::: Exercise text :::

I see. Well the timing belt is gunna reach an extreme - no way around that. On mine, it is as low as it can go. It is only held on by the flange on the timing belt gear itself. 

Yes, adding a hand load makes the drive belt flap around which increases the noise. You can, actually watch it happen. 

But the best way to reduce that noise is to optimize the motor belt position in the two pulleys. Since yours is like mine and is quiet in low speed mode (back gear engaged, dog teeth disengaged) you prolly need to raise the motor pulley a bit. In any event, take a look at the two pullies fully up and fully down and see if it's offset too much one way or the other. 

I'm still hoping to get out to the shop shortly. I'll take photos then. 

In the meantime, with some fiddling under your belt, it might be a good idea to go back and review the list of possible causes that I gave you earlier.


----------



## Susquatch (Aug 4, 2022)

Well, with that prodding, I went out and got it done.

This fully down.






This is fully up.






If you zoom in on the two photos above you can clearly see that the belt is not centered in the grooves. 

This is half way with the cam set at the halfway point. You can even see the button set half way up the ramp.






As you can see, there is indeed a happy medium. This adjustment is strictly done by moving the motor pulley. If you don't have enough pulley movement going toward the motor, you will have to shim the motor up a bit.

If you replace the motor like I did, this will be the least of your issues. As you can tell, I lost one of the 4 pulley positions. For me, that didn't matter because the VFD more than compensated for that small loss.


----------



## Susquatch (Aug 4, 2022)

Here is a photo of my measured speeds with the missing pulley. The original chart is also in the photo.






As you can see the original fastest speed is 2720, the new fastest speed with the missing pulley at 60Hz is 2234. But throw in the VFD  at 120Hz, and the new fastest speed is 4468 rpm.

Similarly, the old slowest is 80 rpm. The new one at 60 Hz is 127. But with the VFD I can quite literally go to zero with simply amazing torque.

So ya, I don't miss the 4th pulley position at all!

In fact, I generally run it on the middle pulley which will give me zero to 3000 rpm with all the oomph anyone could dream of having!


----------



## Xyphota (Aug 6, 2022)

So after some poking and prodding, I realized that the previous owner drilled new holes for the cam ring pins. I measured one of them to be about 0.020-0.025” lower than the original holes. This means the whole assembly lost that amount of travel on the bottom so it was impossible for the dog gears to completely mesh. Running the motor with the cam removed altogether sounded great. 

This also explains why they added the limit plates as the cam would otherwise move 0.020” too high.

Thanks for your help!


----------



## Susquatch (Aug 7, 2022)

::: Material provided :::

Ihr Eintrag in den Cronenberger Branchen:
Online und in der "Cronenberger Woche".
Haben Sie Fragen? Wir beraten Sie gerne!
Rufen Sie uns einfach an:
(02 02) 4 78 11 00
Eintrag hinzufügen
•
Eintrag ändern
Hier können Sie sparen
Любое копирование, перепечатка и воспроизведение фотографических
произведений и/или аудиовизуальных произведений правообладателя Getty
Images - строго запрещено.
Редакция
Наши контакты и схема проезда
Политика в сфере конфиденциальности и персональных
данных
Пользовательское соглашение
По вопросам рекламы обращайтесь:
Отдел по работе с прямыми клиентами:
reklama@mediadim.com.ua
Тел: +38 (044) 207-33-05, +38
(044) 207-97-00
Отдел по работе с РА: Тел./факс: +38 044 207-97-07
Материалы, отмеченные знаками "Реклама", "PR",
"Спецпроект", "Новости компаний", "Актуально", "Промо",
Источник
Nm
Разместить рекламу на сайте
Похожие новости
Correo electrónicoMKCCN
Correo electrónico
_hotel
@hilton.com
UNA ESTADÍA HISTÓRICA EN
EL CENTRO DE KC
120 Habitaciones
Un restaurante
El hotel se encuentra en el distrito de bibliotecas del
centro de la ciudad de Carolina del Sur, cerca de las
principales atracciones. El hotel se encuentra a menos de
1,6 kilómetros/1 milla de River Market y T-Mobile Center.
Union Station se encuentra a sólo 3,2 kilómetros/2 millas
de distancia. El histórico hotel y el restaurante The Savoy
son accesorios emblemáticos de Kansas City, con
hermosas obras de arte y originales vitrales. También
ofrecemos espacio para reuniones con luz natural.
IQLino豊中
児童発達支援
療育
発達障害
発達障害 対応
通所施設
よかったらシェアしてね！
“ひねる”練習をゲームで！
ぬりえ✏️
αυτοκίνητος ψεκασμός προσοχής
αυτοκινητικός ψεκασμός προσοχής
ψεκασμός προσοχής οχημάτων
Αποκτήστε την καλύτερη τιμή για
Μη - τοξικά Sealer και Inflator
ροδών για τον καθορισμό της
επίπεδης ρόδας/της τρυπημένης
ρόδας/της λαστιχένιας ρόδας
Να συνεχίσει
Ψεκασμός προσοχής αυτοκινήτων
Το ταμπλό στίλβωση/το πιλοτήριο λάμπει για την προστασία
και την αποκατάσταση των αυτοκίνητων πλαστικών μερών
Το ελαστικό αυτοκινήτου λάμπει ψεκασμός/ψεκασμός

:::

§ **Assignment 1**
Copy the stretch from "If you replace" through "that small loss." in the belt-noise thread word for word.
§ **Assignment 2**
Continue the belt-noise thread from the point where it stops.

§ **Written answer 1**
If you replace the motor like I did, this will be the least of your issues. As you can tell, I lost one of the 4 pulley positions. For me, that didn't matter because the VFD more than compensated for that small loss.

§ **Written answer 2**
Xyphota said:


> So after some poking and prodding, I realized that the previous owner drilled new holes for the cam ring pins. I measured one of them to be about 0.020-0.025” lower than the original holes. This means the whole assembly lost that amount of travel on the bottom so it was impossible for the dog gears to completely mesh. Running the motor with the cam removed altogether sounded great.
> 
> This also explains why they added the limit plates as the cam would otherwise move 0.020” too high.
> 
> Thanks for your help!



Any idea at all why they would do this?


----------



## Xyphota (Aug 7, 2022)

The cam ring pins thread into a thin piece of steel and the pins are cantilevered out quite a bit so they are prone to pull out the theads in the sliding assembly I guess.

Bridgeport includes a second set of drilled and tapped holes from the factory for the pins for when the first ones wear out. You just rotate the sliding assembly and use the new holes. My for mill, it looks like the previous owner wore both sets of holes out and then tried to drill and tap a third set, but didnt get them bang on.


----------



## Susquatch (Aug 7, 2022)

Xyphota said:


> The cam ring pins thread into a thin piece of steel and the pins are cantilevered out quite a bit so they are prone to pull out the theads in the sliding assembly I guess.
> 
> Bridgeport includes a second set of drilled and tapped holes from the factory for the pins for when the first ones wear out. You just rotate the sliding assembly and use the new holes. My for mill, it looks like the previous owner wore both sets of holes out and then tried to drill and tap a third set, but didnt get them bang on.



Really? ..... Huh..... As far as I know, my Hartford clone only has one set of holes. 

I cannot imagine wearing out the holes. The pins maybe, but not the holes. I'd like to research that a bit to understand what that's all about. It could also be an adjustment of some kind. Or perhaps a choice to accommodate different timing belt sizes or dog clutch sizes. Your observation that the holes are worn out is compelling though..... Please let me know if you learn anything more.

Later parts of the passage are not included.